[Chart comprehension data]
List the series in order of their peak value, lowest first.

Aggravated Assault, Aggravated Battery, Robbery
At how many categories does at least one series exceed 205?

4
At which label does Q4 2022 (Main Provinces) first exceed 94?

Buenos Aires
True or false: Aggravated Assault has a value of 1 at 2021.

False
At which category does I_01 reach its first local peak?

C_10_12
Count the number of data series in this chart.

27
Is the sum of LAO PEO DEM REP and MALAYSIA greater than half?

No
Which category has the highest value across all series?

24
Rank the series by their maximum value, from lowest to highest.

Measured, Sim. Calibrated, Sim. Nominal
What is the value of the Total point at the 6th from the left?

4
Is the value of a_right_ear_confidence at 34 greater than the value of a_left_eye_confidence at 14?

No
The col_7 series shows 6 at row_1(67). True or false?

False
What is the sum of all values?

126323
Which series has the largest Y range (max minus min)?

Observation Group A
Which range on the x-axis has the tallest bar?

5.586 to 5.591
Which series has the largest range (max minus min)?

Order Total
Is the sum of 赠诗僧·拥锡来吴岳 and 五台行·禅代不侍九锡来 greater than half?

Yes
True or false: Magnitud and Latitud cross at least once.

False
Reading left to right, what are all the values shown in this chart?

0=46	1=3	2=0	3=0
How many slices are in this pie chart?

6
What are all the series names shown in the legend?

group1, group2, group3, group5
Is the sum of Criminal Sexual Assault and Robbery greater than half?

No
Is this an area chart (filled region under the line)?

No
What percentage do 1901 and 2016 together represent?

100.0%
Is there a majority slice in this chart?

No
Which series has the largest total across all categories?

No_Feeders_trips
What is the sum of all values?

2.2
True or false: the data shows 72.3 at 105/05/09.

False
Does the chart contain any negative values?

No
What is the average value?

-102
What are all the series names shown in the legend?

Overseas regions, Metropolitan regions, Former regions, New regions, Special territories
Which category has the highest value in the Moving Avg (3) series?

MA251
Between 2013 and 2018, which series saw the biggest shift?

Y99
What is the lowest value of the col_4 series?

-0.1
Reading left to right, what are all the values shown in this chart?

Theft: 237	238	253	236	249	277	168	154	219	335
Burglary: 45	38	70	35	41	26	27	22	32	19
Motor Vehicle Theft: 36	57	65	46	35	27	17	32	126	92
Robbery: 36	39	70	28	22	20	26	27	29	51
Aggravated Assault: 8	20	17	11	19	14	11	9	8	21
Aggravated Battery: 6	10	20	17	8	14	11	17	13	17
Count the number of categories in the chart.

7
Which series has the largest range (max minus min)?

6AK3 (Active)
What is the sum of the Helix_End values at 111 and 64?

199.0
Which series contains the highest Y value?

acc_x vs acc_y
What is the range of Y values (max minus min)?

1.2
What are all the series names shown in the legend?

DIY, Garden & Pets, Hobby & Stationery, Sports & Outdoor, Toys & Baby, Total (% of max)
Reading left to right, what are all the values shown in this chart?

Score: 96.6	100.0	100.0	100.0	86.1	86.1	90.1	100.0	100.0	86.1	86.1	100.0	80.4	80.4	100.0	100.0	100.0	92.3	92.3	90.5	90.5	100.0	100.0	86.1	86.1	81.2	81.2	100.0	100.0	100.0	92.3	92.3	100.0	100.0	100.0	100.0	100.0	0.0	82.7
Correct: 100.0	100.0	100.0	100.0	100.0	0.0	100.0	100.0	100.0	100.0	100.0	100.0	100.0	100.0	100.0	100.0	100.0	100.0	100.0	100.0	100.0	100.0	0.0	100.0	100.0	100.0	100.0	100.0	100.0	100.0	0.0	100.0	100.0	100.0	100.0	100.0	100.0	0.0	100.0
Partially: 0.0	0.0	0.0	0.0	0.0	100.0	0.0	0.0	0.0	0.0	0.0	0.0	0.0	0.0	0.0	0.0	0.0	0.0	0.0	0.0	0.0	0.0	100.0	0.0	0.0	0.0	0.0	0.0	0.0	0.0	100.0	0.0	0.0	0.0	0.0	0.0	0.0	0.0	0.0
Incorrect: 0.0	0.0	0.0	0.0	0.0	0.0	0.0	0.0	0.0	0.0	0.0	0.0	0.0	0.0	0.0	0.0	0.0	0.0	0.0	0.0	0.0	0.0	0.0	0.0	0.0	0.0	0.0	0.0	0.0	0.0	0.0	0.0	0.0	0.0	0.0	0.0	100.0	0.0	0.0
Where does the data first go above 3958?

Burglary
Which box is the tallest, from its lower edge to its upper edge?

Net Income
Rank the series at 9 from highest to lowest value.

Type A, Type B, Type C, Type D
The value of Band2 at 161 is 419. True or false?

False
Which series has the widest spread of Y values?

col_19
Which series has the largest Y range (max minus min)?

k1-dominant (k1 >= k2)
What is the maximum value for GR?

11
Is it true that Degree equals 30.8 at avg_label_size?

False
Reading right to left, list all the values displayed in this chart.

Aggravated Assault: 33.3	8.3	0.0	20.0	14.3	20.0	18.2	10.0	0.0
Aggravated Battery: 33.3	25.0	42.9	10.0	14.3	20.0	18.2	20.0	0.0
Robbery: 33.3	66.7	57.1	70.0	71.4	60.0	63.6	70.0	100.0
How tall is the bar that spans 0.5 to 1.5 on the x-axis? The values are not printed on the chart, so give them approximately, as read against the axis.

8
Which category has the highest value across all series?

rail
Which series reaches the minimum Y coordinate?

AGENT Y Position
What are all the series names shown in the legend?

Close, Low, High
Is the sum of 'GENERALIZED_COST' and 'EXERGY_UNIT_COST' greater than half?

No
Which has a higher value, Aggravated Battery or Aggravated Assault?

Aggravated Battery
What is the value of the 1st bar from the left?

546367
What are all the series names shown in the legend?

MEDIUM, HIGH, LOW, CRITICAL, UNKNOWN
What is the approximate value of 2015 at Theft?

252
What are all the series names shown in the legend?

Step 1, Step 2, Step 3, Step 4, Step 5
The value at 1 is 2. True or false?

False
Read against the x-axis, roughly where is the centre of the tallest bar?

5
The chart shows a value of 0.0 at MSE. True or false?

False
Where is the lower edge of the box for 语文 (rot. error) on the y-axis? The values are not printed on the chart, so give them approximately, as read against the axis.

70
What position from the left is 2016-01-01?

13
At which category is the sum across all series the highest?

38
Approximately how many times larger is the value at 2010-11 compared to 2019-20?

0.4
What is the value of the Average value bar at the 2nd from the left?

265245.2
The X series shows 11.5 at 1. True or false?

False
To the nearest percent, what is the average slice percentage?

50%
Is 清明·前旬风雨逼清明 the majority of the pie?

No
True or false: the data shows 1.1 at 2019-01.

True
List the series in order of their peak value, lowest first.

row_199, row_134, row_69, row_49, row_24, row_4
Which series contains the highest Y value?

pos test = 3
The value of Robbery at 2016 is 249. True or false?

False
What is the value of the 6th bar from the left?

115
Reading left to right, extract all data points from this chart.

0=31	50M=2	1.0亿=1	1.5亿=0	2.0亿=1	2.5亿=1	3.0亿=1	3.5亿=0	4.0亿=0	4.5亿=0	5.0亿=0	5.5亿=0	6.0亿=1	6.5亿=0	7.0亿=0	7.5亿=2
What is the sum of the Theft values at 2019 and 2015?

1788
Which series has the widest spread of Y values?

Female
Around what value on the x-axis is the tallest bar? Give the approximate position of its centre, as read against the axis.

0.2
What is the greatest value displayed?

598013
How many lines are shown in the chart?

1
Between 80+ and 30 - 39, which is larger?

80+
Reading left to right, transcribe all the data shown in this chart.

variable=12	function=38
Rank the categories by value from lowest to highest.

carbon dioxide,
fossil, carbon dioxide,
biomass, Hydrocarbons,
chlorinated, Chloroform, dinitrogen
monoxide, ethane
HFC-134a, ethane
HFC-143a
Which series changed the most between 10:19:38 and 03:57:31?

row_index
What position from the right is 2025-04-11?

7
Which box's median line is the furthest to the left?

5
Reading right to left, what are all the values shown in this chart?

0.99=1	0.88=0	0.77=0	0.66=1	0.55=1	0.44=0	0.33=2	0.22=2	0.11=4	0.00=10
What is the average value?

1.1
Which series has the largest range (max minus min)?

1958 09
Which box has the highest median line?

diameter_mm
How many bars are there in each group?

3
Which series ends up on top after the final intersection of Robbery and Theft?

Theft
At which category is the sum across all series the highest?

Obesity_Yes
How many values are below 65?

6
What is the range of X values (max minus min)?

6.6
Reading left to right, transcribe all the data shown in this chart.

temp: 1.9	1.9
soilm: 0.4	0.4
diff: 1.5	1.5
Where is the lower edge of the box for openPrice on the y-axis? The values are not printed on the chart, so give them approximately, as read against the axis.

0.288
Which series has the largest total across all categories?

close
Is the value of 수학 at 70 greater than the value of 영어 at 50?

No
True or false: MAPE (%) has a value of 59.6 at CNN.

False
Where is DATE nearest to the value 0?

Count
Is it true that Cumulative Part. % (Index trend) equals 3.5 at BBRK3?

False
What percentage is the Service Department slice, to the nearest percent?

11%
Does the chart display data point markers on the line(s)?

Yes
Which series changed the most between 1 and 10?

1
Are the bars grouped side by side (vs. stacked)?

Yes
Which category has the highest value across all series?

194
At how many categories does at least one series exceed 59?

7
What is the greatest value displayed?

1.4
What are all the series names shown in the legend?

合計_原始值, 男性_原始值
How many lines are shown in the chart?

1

◆ JOB:
Quote the entries verbatim, from the line containing "AGENT Y Position" through the line containing "The value at 1 is 2. True or false?", both lines included.

◆ WRITTEN REPLY:
AGENT Y Position
What are all the series names shown in the legend?

Close, Low, High
Is the sum of 'GENERALIZED_COST' and 'EXERGY_UNIT_COST' greater than half?

No
Which has a higher value, Aggravated Battery or Aggravated Assault?

Aggravated Battery
What is the value of the 1st bar from the left?

546367
What are all the series names shown in the legend?

MEDIUM, HIGH, LOW, CRITICAL, UNKNOWN
What is the approximate value of 2015 at Theft?

252
What are all the series names shown in the legend?

Step 1, Step 2, Step 3, Step 4, Step 5
The value at 1 is 2. True or false?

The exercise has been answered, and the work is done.